# For Trade



## Bow (Jul 31, 2010)

Hey everyone, I have a few things I want to trade. Giving first shot to Folding team members. I am in need of a 3rd gpu for folding, single slot will take just about any nvidia card. and 4-240mm fans.

I have heatware under Bow but have never sold anything online before.

Zotac gtx 280 amp.  I bought this card used.  It worked for me for a few months then started shutting down under load, really have had no time to find out what the problem is, may be something simple, maybe not.  Card only, as is, may or may not work under load.






Coolmaster 600w psu.  Works fine I took it out to upgrade to my Corsair tx 950.  As is.





Logitech momo force feedback race wheel and pedals.  Used about 1 year good condition with cd.  As is.





Games, good condition.

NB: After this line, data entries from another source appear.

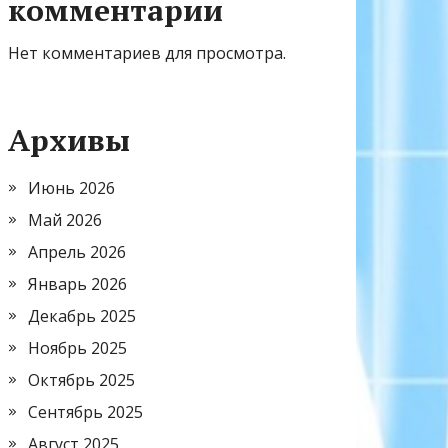
комментарии
Нет комментариев для просмотра.
Архивы
Июнь 2026
Май 2026
Апрель 2026
Январь 2026
Декабрь 2025
Ноябрь 2025
Октябрь 2025
Сентябрь 2025
Август 2025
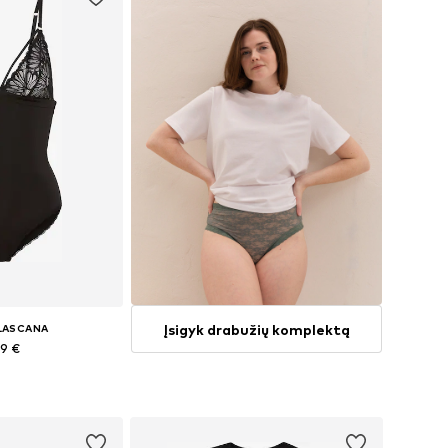
Įsigyk drabužių komplektą
 LASCANA
99 €
bė dydžių
pšelį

As is





Come on guys help out a fellow Folder.


----------



## TheMailMan78 (Jul 31, 2010)

Ill give you a beer for that fresh ass blanket you got all that stuff on!


----------



## Bow (Aug 1, 2010)

Make it a 6 pack of Fat Tire and your on
I dont think my 2yr old will give it up...maybe for a juice box.


----------



## BUCK NASTY (Aug 1, 2010)

Juice box....LOL! I applaud Bow and his approach to folding. He addresses folding issues only after his fatherly duties have been taken care of. There have been some nights he doesn't even have time work on the folding rig. On the other hand, I have spent 6-7 hrs assembling a new folding rig, only to get to bed around 2AM. It's good to know that your son has a caring, responsible father. Let me know if you need single or double slot and I will donate a GPU to your dedicated folding rig. PM me for details.


----------



## Bow (Aug 1, 2010)

BUCK NASTY you are _*THE MAN*_


----------